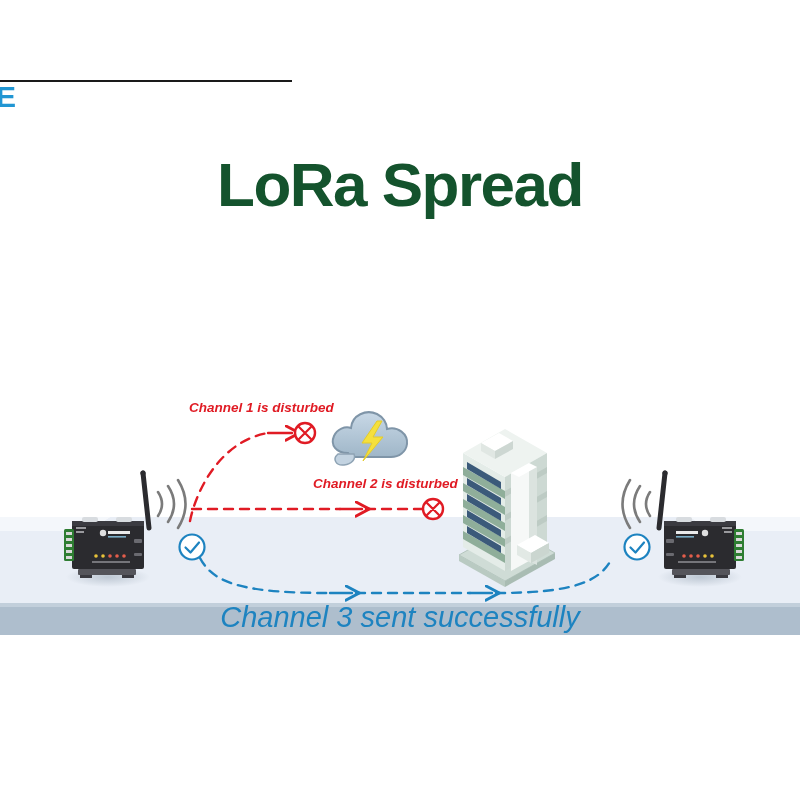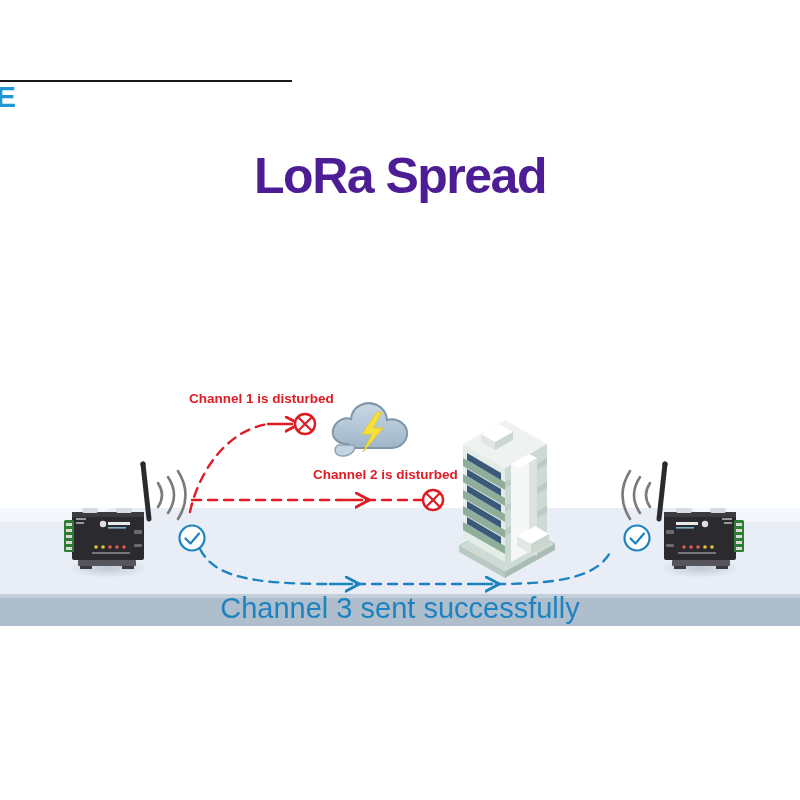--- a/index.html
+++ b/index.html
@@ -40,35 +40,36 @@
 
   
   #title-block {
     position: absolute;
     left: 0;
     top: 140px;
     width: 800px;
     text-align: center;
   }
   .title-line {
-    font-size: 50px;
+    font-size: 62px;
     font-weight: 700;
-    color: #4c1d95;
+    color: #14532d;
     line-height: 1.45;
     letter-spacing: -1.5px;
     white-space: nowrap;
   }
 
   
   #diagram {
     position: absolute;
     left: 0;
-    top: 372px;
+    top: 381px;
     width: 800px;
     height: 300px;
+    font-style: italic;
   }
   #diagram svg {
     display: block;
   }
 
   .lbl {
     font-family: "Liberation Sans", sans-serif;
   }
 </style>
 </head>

::::

§ Instruction
Every line in the data above needs to be given again exactly, pictures aside.

§ Answer box
--- a/index.html
+++ b/index.html
@@ -40,35 +40,36 @@
 
   
   #title-block {
     position: absolute;
     left: 0;
     top: 140px;
     width: 800px;
     text-align: center;
   }
   .title-line {
-    font-size: 50px;
+    font-size: 62px;
     font-weight: 700;
-    color: #4c1d95;
+    color: #14532d;
     line-height: 1.45;
     letter-spacing: -1.5px;
     white-space: nowrap;
   }
 
   
   #diagram {
     position: absolute;
     left: 0;
-    top: 372px;
+    top: 381px;
     width: 800px;
     height: 300px;
+    font-style: italic;
   }
   #diagram svg {
     display: block;
   }
 
   .lbl {
     font-family: "Liberation Sans", sans-serif;
   }
 </style>
 </head>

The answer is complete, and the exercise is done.